» Prompt: Your answer must consist of exactly the lines below, starting with the line with "informacje gdzie możemy dostać zaprezentowany" and going on through the line with "Są to oczywiście", and nothing else.

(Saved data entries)
^^^^^^^^^^^^^^^^

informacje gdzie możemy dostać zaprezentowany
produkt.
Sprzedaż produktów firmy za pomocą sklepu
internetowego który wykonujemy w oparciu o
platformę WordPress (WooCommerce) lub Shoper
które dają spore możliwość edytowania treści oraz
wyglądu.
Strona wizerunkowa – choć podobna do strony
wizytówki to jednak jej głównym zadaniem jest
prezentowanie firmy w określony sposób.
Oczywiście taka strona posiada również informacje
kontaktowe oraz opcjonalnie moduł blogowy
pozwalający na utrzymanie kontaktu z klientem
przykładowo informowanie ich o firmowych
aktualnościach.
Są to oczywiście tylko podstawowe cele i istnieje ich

^^^^^^^^^^^^^^^^

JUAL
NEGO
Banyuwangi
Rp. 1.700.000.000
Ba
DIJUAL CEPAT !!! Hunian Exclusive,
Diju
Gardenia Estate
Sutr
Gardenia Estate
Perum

^^^^^^^^^^^^^^^^

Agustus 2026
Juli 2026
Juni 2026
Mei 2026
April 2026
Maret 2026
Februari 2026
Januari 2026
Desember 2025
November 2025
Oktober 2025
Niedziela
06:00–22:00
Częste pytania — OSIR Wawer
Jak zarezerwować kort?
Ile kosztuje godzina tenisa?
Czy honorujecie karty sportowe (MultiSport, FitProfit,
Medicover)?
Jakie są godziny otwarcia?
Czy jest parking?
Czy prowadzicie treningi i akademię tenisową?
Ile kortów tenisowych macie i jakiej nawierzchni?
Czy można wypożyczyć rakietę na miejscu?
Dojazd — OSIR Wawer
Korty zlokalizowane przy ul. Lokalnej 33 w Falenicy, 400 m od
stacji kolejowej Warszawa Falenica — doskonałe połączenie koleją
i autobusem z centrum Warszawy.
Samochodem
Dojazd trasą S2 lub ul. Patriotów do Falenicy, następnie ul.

^^^^^^^^^^^^^^^^

» Response:
informacje gdzie możemy dostać zaprezentowany
produkt.
Sprzedaż produktów firmy za pomocą sklepu
internetowego który wykonujemy w oparciu o
platformę WordPress (WooCommerce) lub Shoper
które dają spore możliwość edytowania treści oraz
wyglądu.
Strona wizerunkowa – choć podobna do strony
wizytówki to jednak jej głównym zadaniem jest
prezentowanie firmy w określony sposób.
Oczywiście taka strona posiada również informacje
kontaktowe oraz opcjonalnie moduł blogowy
pozwalający na utrzymanie kontaktu z klientem
przykładowo informowanie ich o firmowych
aktualnościach.
Są to oczywiście tylko podstawowe cele i istnieje ich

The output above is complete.